Carbohydrates and Exercise Performance

A meta review finds that carbohydrates offer little to no benefit in short-duration competition;  so if you are doing anything under 1 hour the energy drinks and carbo-loading are probably a waste of money.

Nutrition Journal 2013, 12:16 doi:10.1186/1475-2891-12-16

Carbohydrates and exercise performance in non-fasted athletes: A systematic review of studies mimicking real-life

There is a consensus claiming an ergogenic effect of carbohydrates ingested in the proximity of or during a performance bout. However, in performance studies, the protocols that are used are often highly standardized (e.g. fasted subjects, constant exercise intensity with time-to-exhaustion tests), and do not necessarily reflect competitive real-life situations. Therefore, we aimed at systematically summarizing all studies with a setting mimicking the situation of a real-life competition (e.g., subjects exercising in the postprandial state and with time-trial-like performance tests such as fixed distance or fixed time tests). We performed a PubMed search by using a selection of search terms covering inclusion criteria for sport, athletes, carbohydrates, and fluids, and exclusion criteria for diseases and animals. This search yielded 16,658 articles and the abstract of 16,508 articles contained sufficient information to identify the study as non-eligible for this review.
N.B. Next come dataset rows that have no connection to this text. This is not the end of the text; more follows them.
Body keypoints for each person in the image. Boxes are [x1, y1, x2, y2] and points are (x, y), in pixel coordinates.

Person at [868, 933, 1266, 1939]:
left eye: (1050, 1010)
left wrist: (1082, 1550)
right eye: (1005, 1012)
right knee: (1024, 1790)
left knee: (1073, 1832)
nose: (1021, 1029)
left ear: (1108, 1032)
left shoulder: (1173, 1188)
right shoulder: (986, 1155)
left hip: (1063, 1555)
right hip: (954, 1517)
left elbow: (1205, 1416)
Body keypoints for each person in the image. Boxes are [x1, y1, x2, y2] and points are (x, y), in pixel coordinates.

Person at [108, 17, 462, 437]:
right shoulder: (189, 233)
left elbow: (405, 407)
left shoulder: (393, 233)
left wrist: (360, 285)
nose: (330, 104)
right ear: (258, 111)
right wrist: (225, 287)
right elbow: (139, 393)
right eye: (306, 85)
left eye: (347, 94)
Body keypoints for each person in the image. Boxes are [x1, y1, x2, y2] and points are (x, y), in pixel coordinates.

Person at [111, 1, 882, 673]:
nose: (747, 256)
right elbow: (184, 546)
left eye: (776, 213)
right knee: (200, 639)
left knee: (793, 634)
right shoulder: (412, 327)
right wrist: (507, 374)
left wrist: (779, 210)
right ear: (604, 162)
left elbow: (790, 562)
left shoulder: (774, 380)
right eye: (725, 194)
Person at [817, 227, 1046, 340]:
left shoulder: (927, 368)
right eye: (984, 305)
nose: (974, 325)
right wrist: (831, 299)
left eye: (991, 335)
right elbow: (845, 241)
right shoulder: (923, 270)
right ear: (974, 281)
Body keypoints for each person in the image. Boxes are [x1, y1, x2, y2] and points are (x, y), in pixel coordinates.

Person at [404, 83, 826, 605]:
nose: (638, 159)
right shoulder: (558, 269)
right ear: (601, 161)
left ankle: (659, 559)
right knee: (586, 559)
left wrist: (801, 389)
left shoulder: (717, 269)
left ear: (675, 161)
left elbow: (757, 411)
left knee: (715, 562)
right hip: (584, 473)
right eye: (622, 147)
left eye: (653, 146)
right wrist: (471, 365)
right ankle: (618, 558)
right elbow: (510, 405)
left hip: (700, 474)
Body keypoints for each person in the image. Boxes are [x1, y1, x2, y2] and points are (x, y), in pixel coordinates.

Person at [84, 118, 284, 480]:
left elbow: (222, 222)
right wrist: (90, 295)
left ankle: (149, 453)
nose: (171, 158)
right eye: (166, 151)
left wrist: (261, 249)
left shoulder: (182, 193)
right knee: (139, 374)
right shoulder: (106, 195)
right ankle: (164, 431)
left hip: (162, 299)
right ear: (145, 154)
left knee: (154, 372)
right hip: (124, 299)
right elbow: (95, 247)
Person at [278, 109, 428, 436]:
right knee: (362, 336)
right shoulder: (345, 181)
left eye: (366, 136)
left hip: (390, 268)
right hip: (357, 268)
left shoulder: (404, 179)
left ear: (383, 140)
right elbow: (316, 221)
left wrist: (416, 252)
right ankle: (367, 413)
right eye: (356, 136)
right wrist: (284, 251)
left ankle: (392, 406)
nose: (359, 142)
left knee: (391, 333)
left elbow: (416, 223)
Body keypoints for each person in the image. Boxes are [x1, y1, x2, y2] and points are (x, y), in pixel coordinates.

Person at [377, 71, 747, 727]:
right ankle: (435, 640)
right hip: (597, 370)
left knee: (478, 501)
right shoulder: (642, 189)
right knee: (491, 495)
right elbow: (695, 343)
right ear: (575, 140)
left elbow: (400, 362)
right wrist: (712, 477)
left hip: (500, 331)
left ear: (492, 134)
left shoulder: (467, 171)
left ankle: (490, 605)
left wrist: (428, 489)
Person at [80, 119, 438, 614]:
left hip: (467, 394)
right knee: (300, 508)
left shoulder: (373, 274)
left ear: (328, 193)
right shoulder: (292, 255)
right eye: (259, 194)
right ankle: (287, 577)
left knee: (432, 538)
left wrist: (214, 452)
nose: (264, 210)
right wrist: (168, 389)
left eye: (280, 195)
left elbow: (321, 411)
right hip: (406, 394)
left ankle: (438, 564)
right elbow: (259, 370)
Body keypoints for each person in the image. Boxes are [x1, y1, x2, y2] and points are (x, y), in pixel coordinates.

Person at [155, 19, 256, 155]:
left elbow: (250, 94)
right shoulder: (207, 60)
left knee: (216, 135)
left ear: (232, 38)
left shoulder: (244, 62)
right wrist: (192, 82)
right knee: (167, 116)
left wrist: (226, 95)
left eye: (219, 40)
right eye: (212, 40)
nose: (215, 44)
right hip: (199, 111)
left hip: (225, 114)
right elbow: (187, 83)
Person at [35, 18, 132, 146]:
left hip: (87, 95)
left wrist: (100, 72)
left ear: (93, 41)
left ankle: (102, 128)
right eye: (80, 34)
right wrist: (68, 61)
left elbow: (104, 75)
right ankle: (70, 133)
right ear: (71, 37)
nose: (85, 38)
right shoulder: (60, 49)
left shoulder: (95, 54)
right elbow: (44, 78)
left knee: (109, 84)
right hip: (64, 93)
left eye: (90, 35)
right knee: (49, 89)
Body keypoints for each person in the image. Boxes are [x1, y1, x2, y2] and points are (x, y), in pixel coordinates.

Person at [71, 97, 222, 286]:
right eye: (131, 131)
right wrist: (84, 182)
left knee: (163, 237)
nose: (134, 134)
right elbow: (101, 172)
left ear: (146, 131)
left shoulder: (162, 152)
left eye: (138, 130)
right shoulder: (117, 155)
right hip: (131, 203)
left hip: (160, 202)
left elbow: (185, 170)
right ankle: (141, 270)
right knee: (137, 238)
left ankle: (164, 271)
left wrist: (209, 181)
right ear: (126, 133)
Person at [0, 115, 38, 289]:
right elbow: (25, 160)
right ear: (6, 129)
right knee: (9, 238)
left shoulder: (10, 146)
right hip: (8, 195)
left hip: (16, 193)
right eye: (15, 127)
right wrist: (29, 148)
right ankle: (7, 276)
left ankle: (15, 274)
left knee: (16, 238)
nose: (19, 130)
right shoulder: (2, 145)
The screening of the full text of the remaining 150 articles yielded 17 articles that were included in this review. These articles described 22 carbohydrate interventions covering test durations from 26 to 241 min (mostly cycling). We observed no performance improvement with half of the carbohydrate interventions, while the other half of the interventions had significant improvement between 1 % and 13 % (improvement with one of five interventions lasting up to 68 min and with 10 of 17 interventions lasting between 70 and 241 min). Thus, when considering only studies with a setting mimicking real-life competition, there is a mixed general picture about the ergogenic effect of carbohydrates ingested in the proximity of or during a performance bout with an unlikely effect with bouts up to perhaps 70 min and a possible but not compelling ergogenic effect with performance durations longer than about 70 min.